Aim of the exercise. Swap every "English Subbed" for "English Dubbed" in the text read from the records below. Leave everything else unchanged and omit the pictures.

Segment Start: Material provided

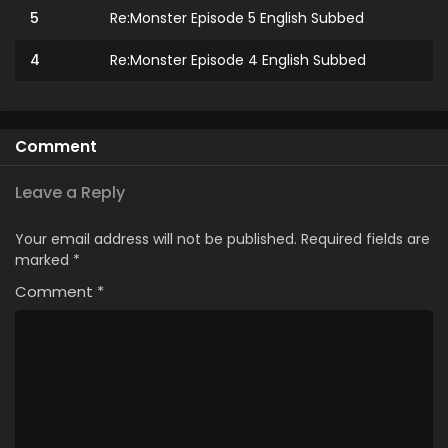
5
Re:Monster Episode 5 English Subbed
4
Re:Monster Episode 4 English Subbed
3
Re:Monster Episode 3 English Subbed
2
Re:Monster Episode 2 English Subbed
Comment
1
Re:Monster Episode 1 English Subbed
Leave a Reply
Your email address will not be published.
Required fields are
marked
*
Comment
*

Segment End: Material provided

Your solution.
5
Re:Monster Episode 5 English Dubbed
4
Re:Monster Episode 4 English Dubbed
3
Re:Monster Episode 3 English Dubbed
2
Re:Monster Episode 2 English Dubbed
Comment
1
Re:Monster Episode 1 English Dubbed
Leave a Reply
Your email address will not be published.
Required fields are
marked
*
Comment
*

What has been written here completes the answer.